Although we did not want to force scientists to encode extensive complex interpretations into a structured form, there was a need to identify and capture the important components of any assertion. Thus, a second class of concepts within the workbench were created, known as ‘objects’. An object represents a single biomedical entity such as a gene, protein, target, drug, disease, cellular process and so on. Software developed on the Targetpedia project allowed us to load sets of known entities from source databases and vocabularies into the system, in bulk. By themselves, these objects are ‘inert’, but they come alive when semantically tied to assertions. For instance, for the hypothesis ‘Altered monocyte cytokine release contributes to immunosuppression in sepsis’, one can attach the entities involved such as monocyte cells and specific cytokine proteins. This ‘semantic tagging’ builds up comprehensive relationships between pathophysiology and the cellular and molecular components that underlie these effects. They also enable the identification of shared biology. For instance, the wiki can store all known molecular pathways as observations; assigning all of the protein members to it via semantic tagging. Then, as authors of other assertions tag their pages with the principle proteins involved, an ASK query can automatically identify relevant pathways and present them on the page without any need for user intervention. This can be extended to show all assertions in the system that are semantically tagged with proteins in any shared pathway, regardless of what disease areas they describe. This aids the identification of common pathways and potential synergies across projects.

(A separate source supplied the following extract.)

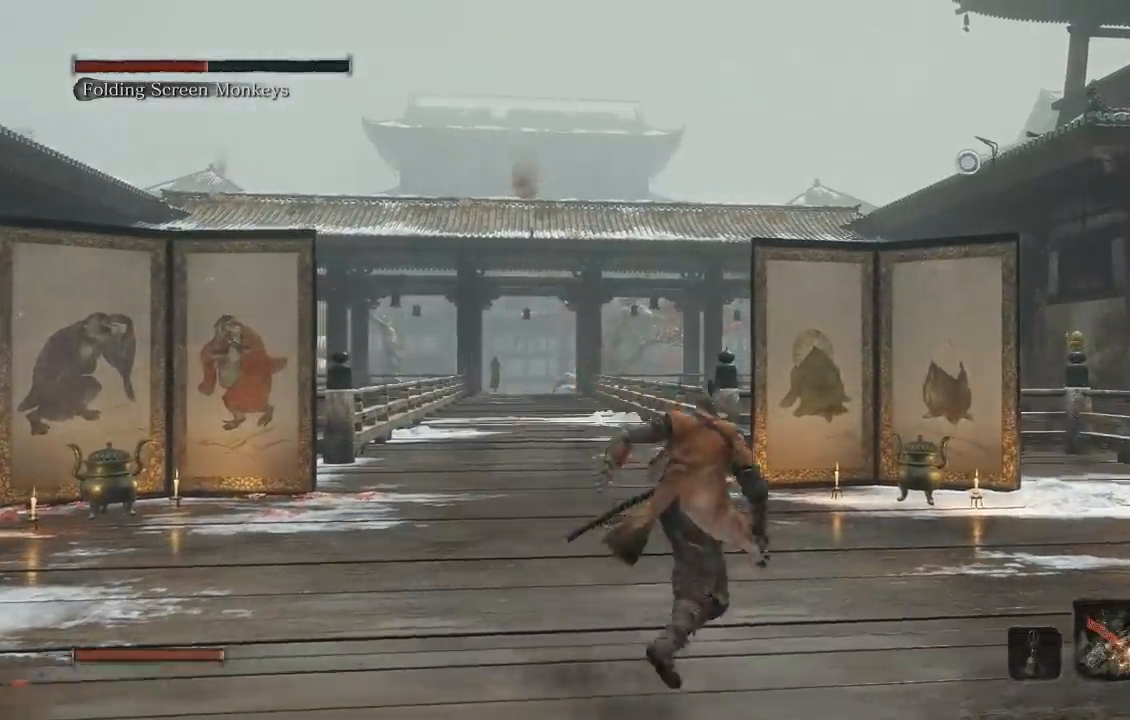
{"buttons": [], "left_stick": "up", "right_stick": "center", "button_events": []}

17.2.3 The product and user experience

To allow Pfizer scientists to fully describe and present their hypotheses and summaries, the assertions within the system are a mix of structured data (Table 17.2, semantic tagging) and free-form text and images. The semantic forms extension [38] provided a powerful and elegant mechanism to structure this data entry. Figure 17.8 shows how an assertion is created or edited.

Figure 17.8 The Semantic Form for creating a new assertion. Note, the free-text entry area (under ‘Main Document Text’) has been truncated for the figure

The top of the edit form contains a number of drop-down menus (dynamically built from vocabularies in the system) to enable users to rapidly set the main properties for an assertion. Below this is the main wiki-text editing area, using the FCKEditor plug-in that enables users to work in a word-processor like mode without needing to learn the wiki markup language. Next is the semantic tagging area, where assertions can be associated with the objects of interest. Here, the excellent auto-complete mechanism that suggests as one types is employed, allowing the user to more easily enter the correct terms from supported vocabularies. The user must enter the nature of the association (‘Link’ on the figure), chosen from a drop-down menu. One of the most common links is ‘Has Actor’, meaning that the assertion is associated with a molecular entity that plays an active role within it. Finally, additional figures and references can be added using the controls at the bottom of the page.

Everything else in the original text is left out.